Given records
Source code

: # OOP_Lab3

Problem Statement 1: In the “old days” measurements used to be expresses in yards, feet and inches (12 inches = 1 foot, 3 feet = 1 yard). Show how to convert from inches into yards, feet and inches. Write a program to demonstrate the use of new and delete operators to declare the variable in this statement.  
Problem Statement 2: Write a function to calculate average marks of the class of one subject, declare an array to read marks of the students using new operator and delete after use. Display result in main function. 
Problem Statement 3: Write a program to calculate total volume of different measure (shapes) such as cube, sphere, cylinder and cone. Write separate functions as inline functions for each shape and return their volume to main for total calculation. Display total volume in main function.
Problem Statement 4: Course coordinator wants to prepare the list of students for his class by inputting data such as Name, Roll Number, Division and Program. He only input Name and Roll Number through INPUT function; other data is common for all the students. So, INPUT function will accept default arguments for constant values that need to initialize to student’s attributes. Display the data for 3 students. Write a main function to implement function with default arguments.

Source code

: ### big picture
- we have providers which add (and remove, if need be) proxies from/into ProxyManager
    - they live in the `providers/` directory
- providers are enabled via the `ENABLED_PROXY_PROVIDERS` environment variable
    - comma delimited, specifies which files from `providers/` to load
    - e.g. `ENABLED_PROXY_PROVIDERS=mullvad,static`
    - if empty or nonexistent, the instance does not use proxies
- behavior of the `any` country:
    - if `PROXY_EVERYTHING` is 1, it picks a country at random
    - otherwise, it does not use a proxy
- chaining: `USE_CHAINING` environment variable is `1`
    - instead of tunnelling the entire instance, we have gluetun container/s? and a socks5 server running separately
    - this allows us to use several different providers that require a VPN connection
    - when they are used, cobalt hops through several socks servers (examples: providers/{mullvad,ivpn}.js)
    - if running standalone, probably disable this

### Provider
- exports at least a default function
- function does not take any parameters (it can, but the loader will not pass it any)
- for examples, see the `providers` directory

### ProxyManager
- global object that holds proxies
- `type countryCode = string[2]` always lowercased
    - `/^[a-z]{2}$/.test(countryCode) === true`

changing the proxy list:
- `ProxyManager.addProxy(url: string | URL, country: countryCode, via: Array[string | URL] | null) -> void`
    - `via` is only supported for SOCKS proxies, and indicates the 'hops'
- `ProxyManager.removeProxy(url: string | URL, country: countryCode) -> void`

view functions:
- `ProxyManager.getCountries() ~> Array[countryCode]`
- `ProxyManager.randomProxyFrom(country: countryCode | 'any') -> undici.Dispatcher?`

Assignment
Transcribe all of the data, keeping every line identical.

Solution to this exercise
Source code

: # OOP_Lab3

Problem Statement 1: In the “old days” measurements used to be expresses in yards, feet and inches (12 inches = 1 foot, 3 feet = 1 yard). Show how to convert from inches into yards, feet and inches. Write a program to demonstrate the use of new and delete operators to declare the variable in this statement.  
Problem Statement 2: Write a function to calculate average marks of the class of one subject, declare an array to read marks of the students using new operator and delete after use. Display result in main function. 
Problem Statement 3: Write a program to calculate total volume of different measure (shapes) such as cube, sphere, cylinder and cone. Write separate functions as inline functions for each shape and return their volume to main for total calculation. Display total volume in main function.
Problem Statement 4: Course coordinator wants to prepare the list of students for his class by inputting data such as Name, Roll Number, Division and Program. He only input Name and Roll Number through INPUT function; other data is common for all the students. So, INPUT function will accept default arguments for constant values that need to initialize to student’s attributes. Display the data for 3 students. Write a main function to implement function with default arguments.

Source code

: ### big picture
- we have providers which add (and remove, if need be) proxies from/into ProxyManager
    - they live in the `providers/` directory
- providers are enabled via the `ENABLED_PROXY_PROVIDERS` environment variable
    - comma delimited, specifies which files from `providers/` to load
    - e.g. `ENABLED_PROXY_PROVIDERS=mullvad,static`
    - if empty or nonexistent, the instance does not use proxies
- behavior of the `any` country:
    - if `PROXY_EVERYTHING` is 1, it picks a country at random
    - otherwise, it does not use a proxy
- chaining: `USE_CHAINING` environment variable is `1`
    - instead of tunnelling the entire instance, we have gluetun container/s? and a socks5 server running separately
    - this allows us to use several different providers that require a VPN connection
    - when they are used, cobalt hops through several socks servers (examples: providers/{mullvad,ivpn}.js)
    - if running standalone, probably disable this

### Provider
- exports at least a default function
- function does not take any parameters (it can, but the loader will not pass it any)
- for examples, see the `providers` directory

### ProxyManager
- global object that holds proxies
- `type countryCode = string[2]` always lowercased
    - `/^[a-z]{2}$/.test(countryCode) === true`

changing the proxy list:
- `ProxyManager.addProxy(url: string | URL, country: countryCode, via: Array[string | URL] | null) -> void`
    - `via` is only supported for SOCKS proxies, and indicates the 'hops'
- `ProxyManager.removeProxy(url: string | URL, country: countryCode) -> void`

view functions:
- `ProxyManager.getCountries() ~> Array[countryCode]`
- `ProxyManager.randomProxyFrom(country: countryCode | 'any') -> undici.Dispatcher?`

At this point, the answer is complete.